Directions :: Print the listing below a second time, exactly, and omit its images.

Records to use ::
--- --- ---

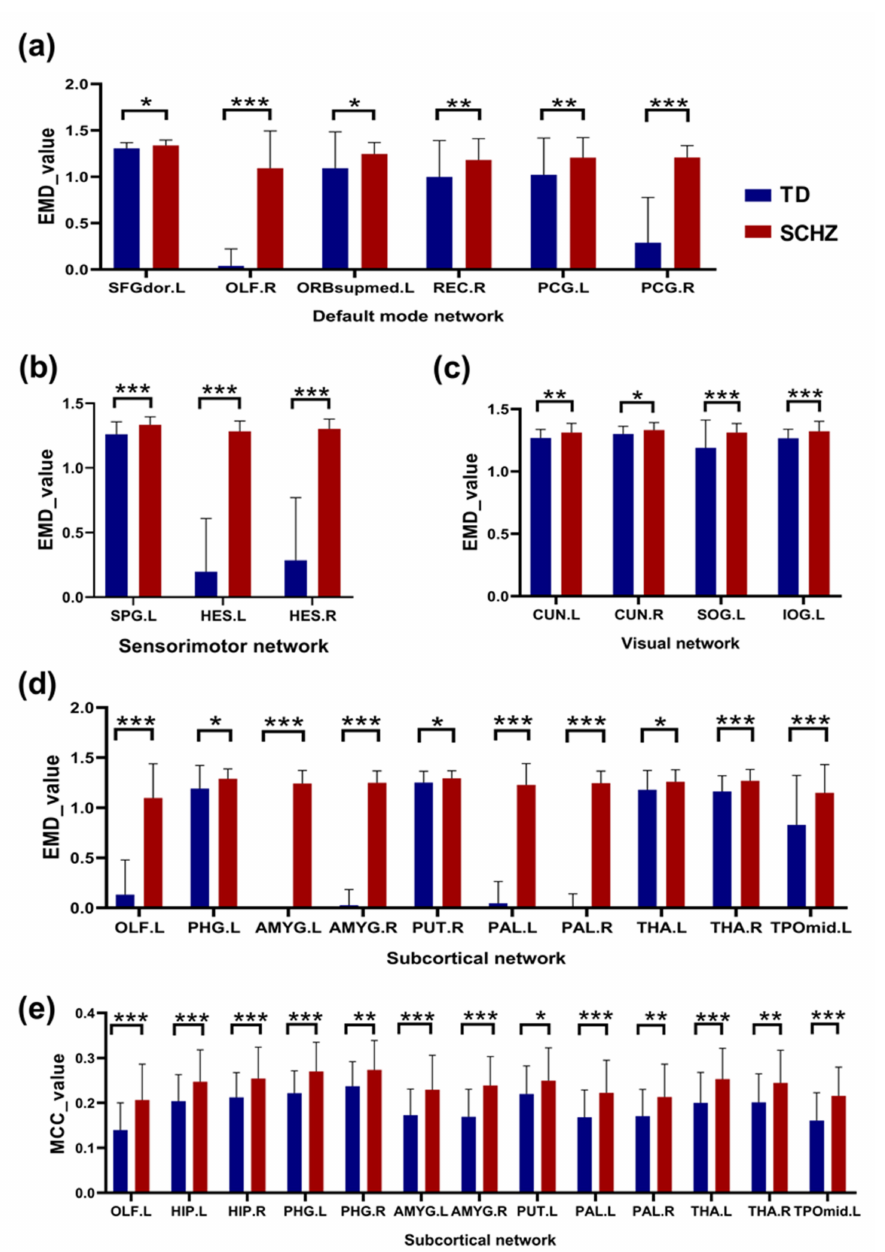
Figure 8. Differences between normal controls and patients with schizophrenia (SCHZ) in terms of node vulnerability. Panels ( a – d ) represent the damaged brain areas detected in the default mode network, sensorimotor network, visual network and subcortical network, respectively, of the schizophrenia patients according to the entropy of the multiplex degree (EMD). Panel ( e ) represents the damaged brain areas in the subcortical network of schizophrenia under the multilayer clustering coefficient index (MCC). Asterisks indicate the difference between the groups and were divided into three cases: * 0.01 < p < 0.05, ** 0.001 < p < 0.01, and *** p =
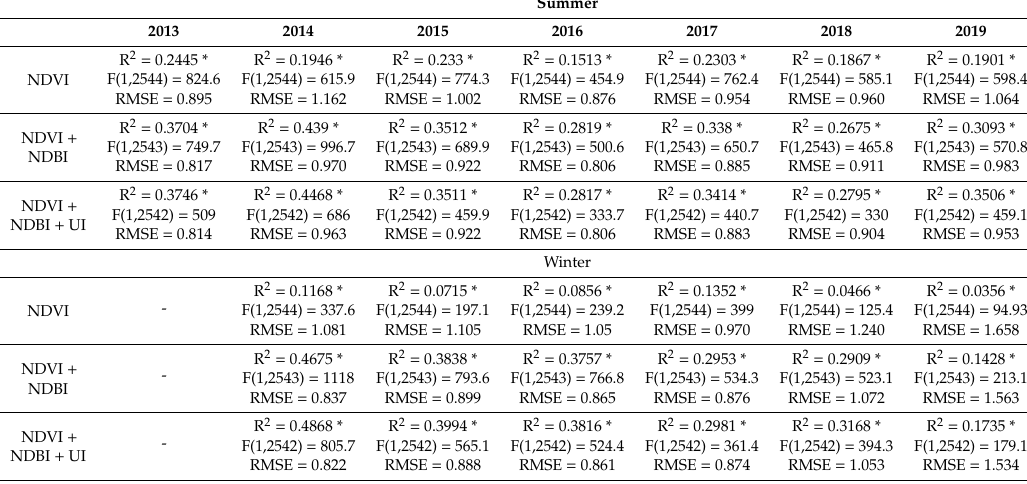
Table 2. Multiple regression analysis to estimate the potential of the three examined spectral indices (NDVI, NDBI, and UI), to predict LST in the summer and the winter seasons of 2013–2019.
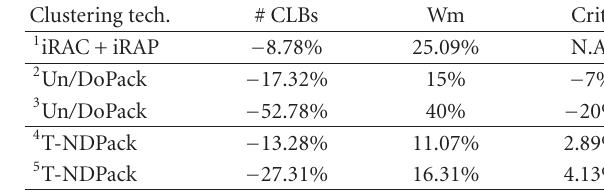
Table 8: T-NDPack versus other clustering techniques: based on reported performance over T-VPack (positive percentage means improvement), #CLBs: increase in number of CLBs; Wm: minimum channel width reduction; Crit.: critical path delay reduction. Clustering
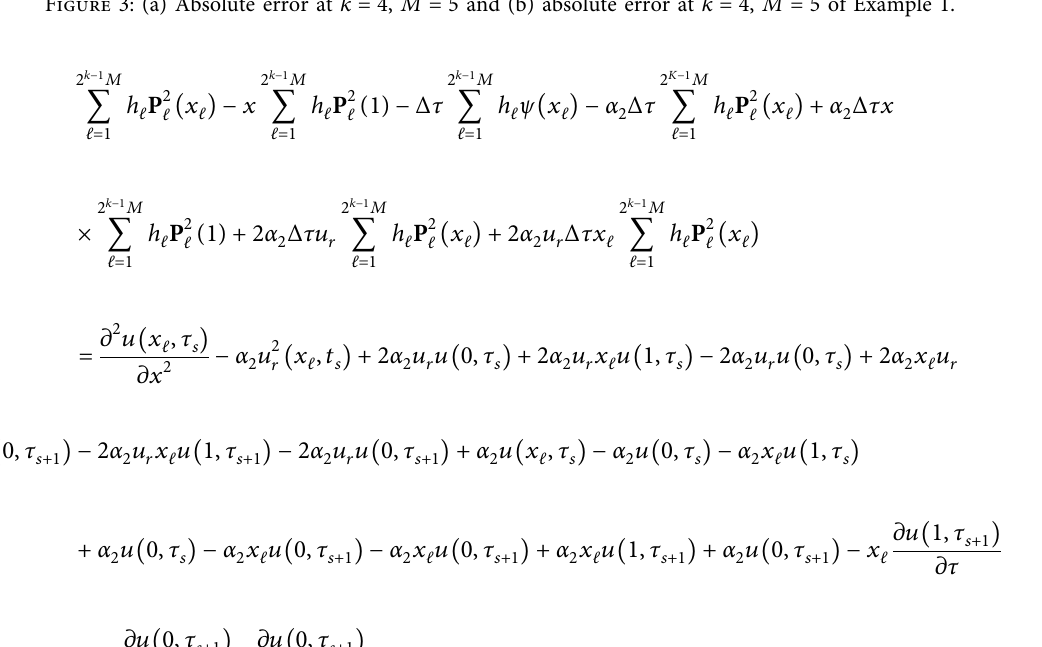
Figure 3: (a) Absolute error at k � 4, M � 5 and (b) absolute error at k � 4, M � 5 of Example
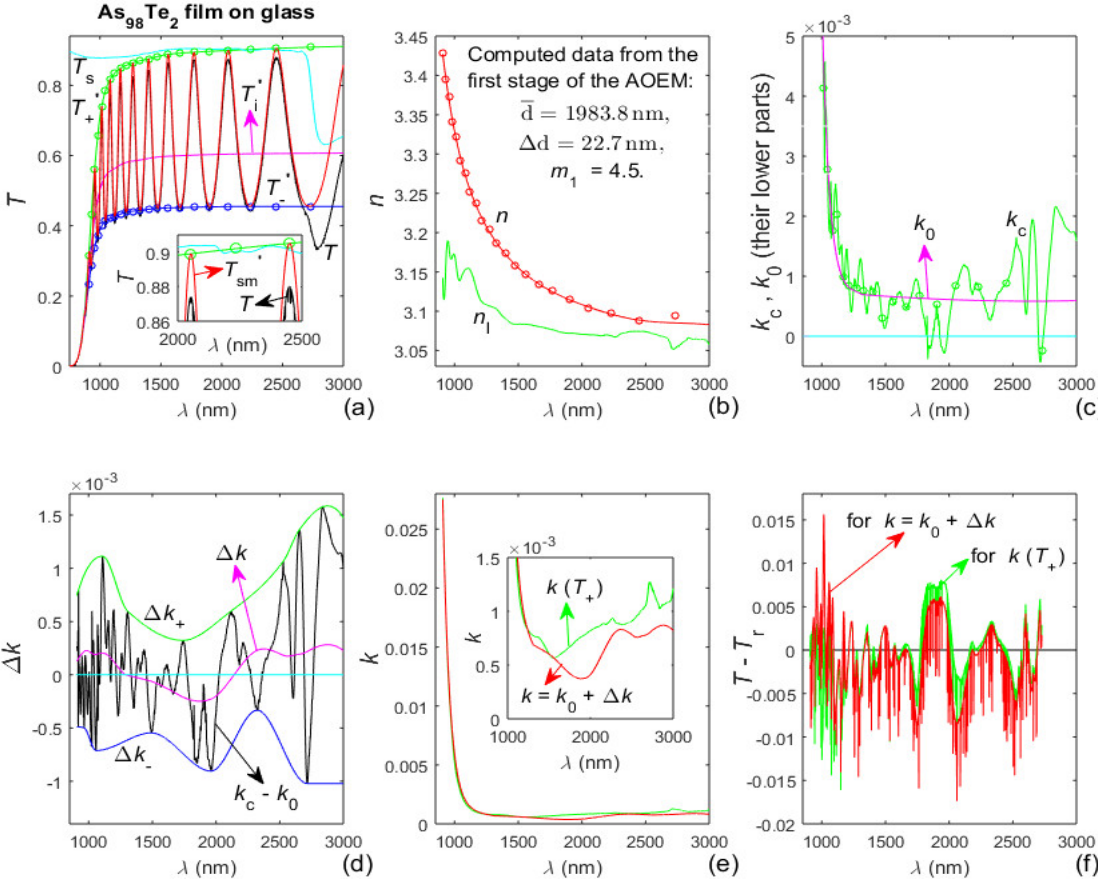
Figure 4. Input data and computed results from the characterization of the As 98 Te 2 film by the AOEM. ( a ) T s ( λ ), T ( λ ), T sm ( λ )’, its envelopes T + ( λ )’ and T − ( λ )’, the points T + ( λ t )’ and T − ( λ t )’ represented by circles, and T i ( λ )’; ( b ) n 0 ( λ t ) shown by circles, n ( λ ), and its lower limit n l ( λ ); ( c ) k c ( λ ) and its optimized curve fitted k 0 ( λ ); ( d ) deriving the partially coherent light correction Δ k ( λ ); ( e ) k ( T + ) computed from Equation (2) and k = k 0 + Δ k ; and ( f ) difference between T ( λ ) and T r ( λ ) computed using k ( T + ) and k = k 0 + Δ k , respectively.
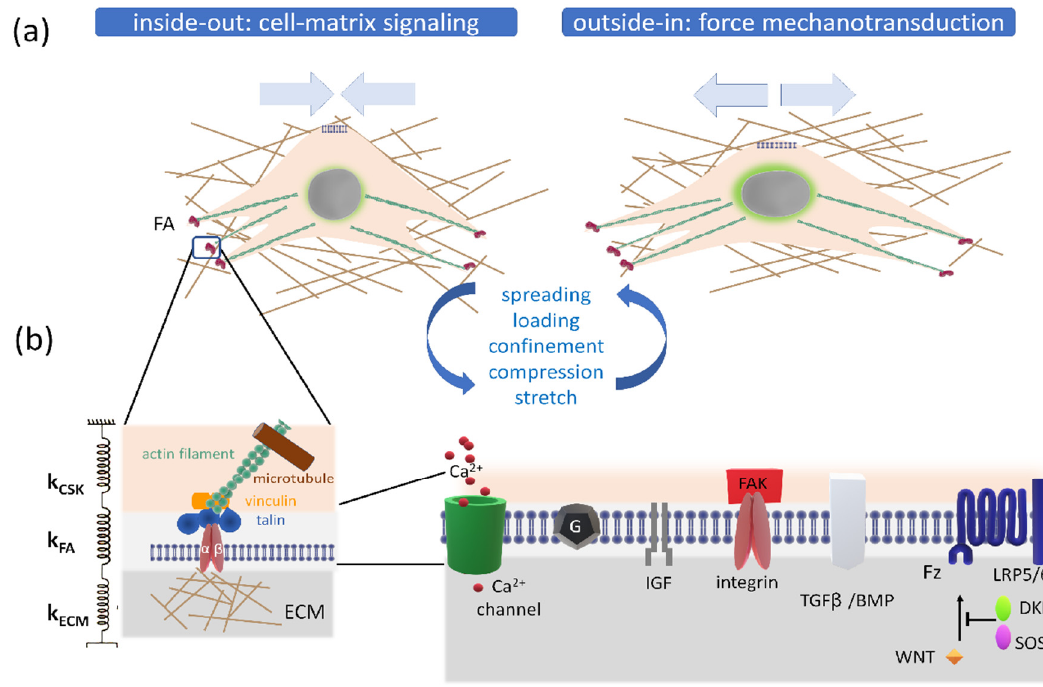
Figure 3. ( a ) Representation of inside-out and outside-in mechanotransduction signals. Focal adhesions (FAs) serve as crucial sites for transferring forces in both directions. Integrins are coupled to the cytoskeleton via molecules such as vinculin, talin and α -actin. ( b ) Protein network clusters across the extracellular matrix, transmembrane proteins and cytoskeleton regions of a spread cell. On the right side, three nonlinear spring series conceptualize the mechanical linkage between the cytoskeleton, focal adhesion complex and extracellular matrix, with respective nonlinear spring constants: k CSK , k FA , k ECM . On the left side, a zoom of the membrane portion is represented. Mechanical signals perceived by membrane-bound receptors such as stretch-activated Ca 2+ channels, integrins, G proteins, IGF and TGF β and/or BMP receptors are stimulated by mechanical forces and converted into a proper biological response (Table 2). The ECM and intracellular pathways are biochemically coupled by mechanotransduction pathways: mechanical resistance to intrinsic forces regulates the stability of focal adhesion complex that contains focal adhesion kinase (FAK), which phosphorylates and activates mechanoresponsive signaling elements. Line with an arrowhead indicates a positive action, and line with a bar indicates inhibition.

--- --- ---

Solved problem ::
Figure 8. Differences between normal controls and patients with schizophrenia (SCHZ) in terms of node vulnerability. Panels ( a – d ) represent the damaged brain areas detected in the default mode network, sensorimotor network, visual network and subcortical network, respectively, of the schizophrenia patients according to the entropy of the multiplex degree (EMD). Panel ( e ) represents the damaged brain areas in the subcortical network of schizophrenia under the multilayer clustering coefficient index (MCC). Asterisks indicate the difference between the groups and were divided into three cases: * 0.01 < p < 0.05, ** 0.001 < p < 0.01, and *** p =
Table 2. Multiple regression analysis to estimate the potential of the three examined spectral indices (NDVI, NDBI, and UI), to predict LST in the summer and the winter seasons of 2013–2019.
Table 8: T-NDPack versus other clustering techniques: based on reported performance over T-VPack (positive percentage means improvement), #CLBs: increase in number of CLBs; Wm: minimum channel width reduction; Crit.: critical path delay reduction. Clustering
Figure 3: (a) Absolute error at k � 4, M � 5 and (b) absolute error at k � 4, M � 5 of Example
Figure 4. Input data and computed results from the characterization of the As 98 Te 2 film by the AOEM. ( a ) T s ( λ ), T ( λ ), T sm ( λ )’, its envelopes T + ( λ )’ and T − ( λ )’, the points T + ( λ t )’ and T − ( λ t )’ represented by circles, and T i ( λ )’; ( b ) n 0 ( λ t ) shown by circles, n ( λ ), and its lower limit n l ( λ ); ( c ) k c ( λ ) and its optimized curve fitted k 0 ( λ ); ( d ) deriving the partially coherent light correction Δ k ( λ ); ( e ) k ( T + ) computed from Equation (2) and k = k 0 + Δ k ; and ( f ) difference between T ( λ ) and T r ( λ ) computed using k ( T + ) and k = k 0 + Δ k , respectively.
Figure 3. ( a ) Representation of inside-out and outside-in mechanotransduction signals. Focal adhesions (FAs) serve as crucial sites for transferring forces in both directions. Integrins are coupled to the cytoskeleton via molecules such as vinculin, talin and α -actin. ( b ) Protein network clusters across the extracellular matrix, transmembrane proteins and cytoskeleton regions of a spread cell. On the right side, three nonlinear spring series conceptualize the mechanical linkage between the cytoskeleton, focal adhesion complex and extracellular matrix, with respective nonlinear spring constants: k CSK , k FA , k ECM . On the left side, a zoom of the membrane portion is represented. Mechanical signals perceived by membrane-bound receptors such as stretch-activated Ca 2+ channels, integrins, G proteins, IGF and TGF β and/or BMP receptors are stimulated by mechanical forces and converted into a proper biological response (Table 2). The ECM and intracellular pathways are biochemically coupled by mechanotransduction pathways: mechanical resistance to intrinsic forces regulates the stability of focal adhesion complex that contains focal adhesion kinase (FAK), which phosphorylates and activates mechanoresponsive signaling elements. Line with an arrowhead indicates a positive action, and line with a bar indicates inhibition.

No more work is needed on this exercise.